▸ **Task goal**:
Down to the last line, retype the records below exactly and skip the pictures.
::: Records supplied :::
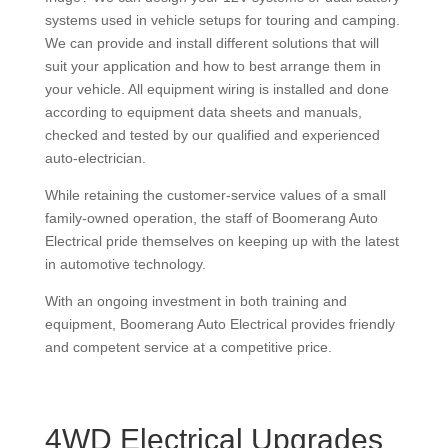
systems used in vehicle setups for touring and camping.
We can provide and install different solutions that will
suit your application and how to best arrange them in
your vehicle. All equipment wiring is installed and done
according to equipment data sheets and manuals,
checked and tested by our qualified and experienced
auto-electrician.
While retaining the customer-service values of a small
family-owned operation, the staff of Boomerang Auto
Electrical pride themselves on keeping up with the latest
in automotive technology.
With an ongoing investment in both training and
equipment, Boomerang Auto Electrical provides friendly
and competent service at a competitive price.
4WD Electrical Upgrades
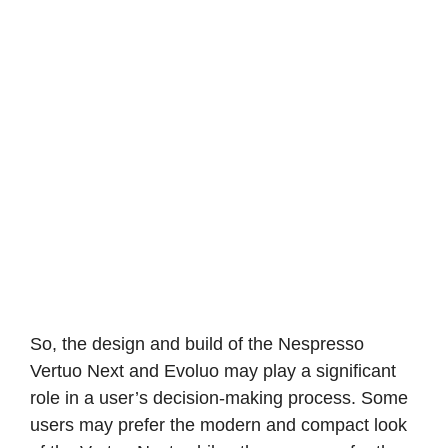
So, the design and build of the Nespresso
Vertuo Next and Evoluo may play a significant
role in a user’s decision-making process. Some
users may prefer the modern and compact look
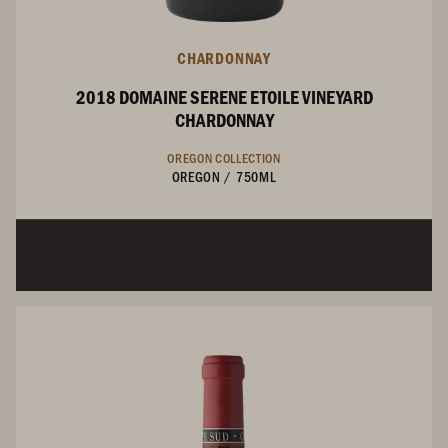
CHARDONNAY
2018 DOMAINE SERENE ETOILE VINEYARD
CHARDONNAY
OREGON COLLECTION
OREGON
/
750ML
:::
▸ **Expected answer**:
systems used in vehicle setups for touring and camping.
We can provide and install different solutions that will
suit your application and how to best arrange them in
your vehicle. All equipment wiring is installed and done
according to equipment data sheets and manuals,
checked and tested by our qualified and experienced
auto-electrician.
While retaining the customer-service values of a small
family-owned operation, the staff of Boomerang Auto
Electrical pride themselves on keeping up with the latest
in automotive technology.
With an ongoing investment in both training and
equipment, Boomerang Auto Electrical provides friendly
and competent service at a competitive price.
4WD Electrical Upgrades
So, the design and build of the Nespresso
Vertuo Next and Evoluo may play a significant
role in a user’s decision-making process. Some
users may prefer the modern and compact look
CHARDONNAY
2018 DOMAINE SERENE ETOILE VINEYARD
CHARDONNAY
OREGON COLLECTION
OREGON
/
750ML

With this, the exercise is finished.